## Material to process
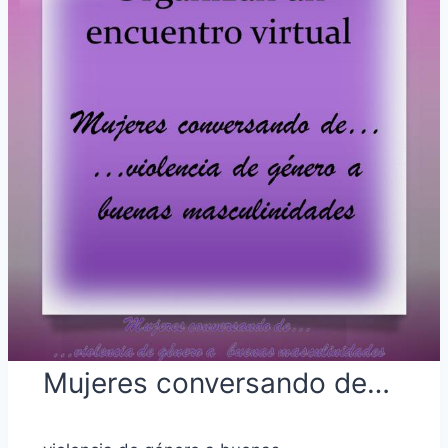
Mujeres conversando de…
---
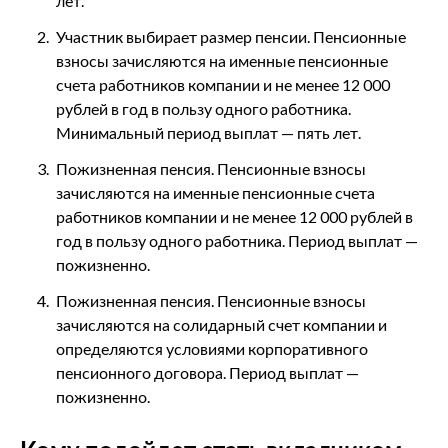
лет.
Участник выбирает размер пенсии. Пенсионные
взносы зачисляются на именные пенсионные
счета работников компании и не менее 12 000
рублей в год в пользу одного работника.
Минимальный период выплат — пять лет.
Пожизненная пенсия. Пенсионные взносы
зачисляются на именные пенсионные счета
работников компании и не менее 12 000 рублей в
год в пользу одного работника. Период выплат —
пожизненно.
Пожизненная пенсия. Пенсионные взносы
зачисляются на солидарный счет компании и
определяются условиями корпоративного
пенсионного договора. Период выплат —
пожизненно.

## Job item
How many lines of text in the rows above contain the word "счета"? Reply with the number only.

## Problem solution
2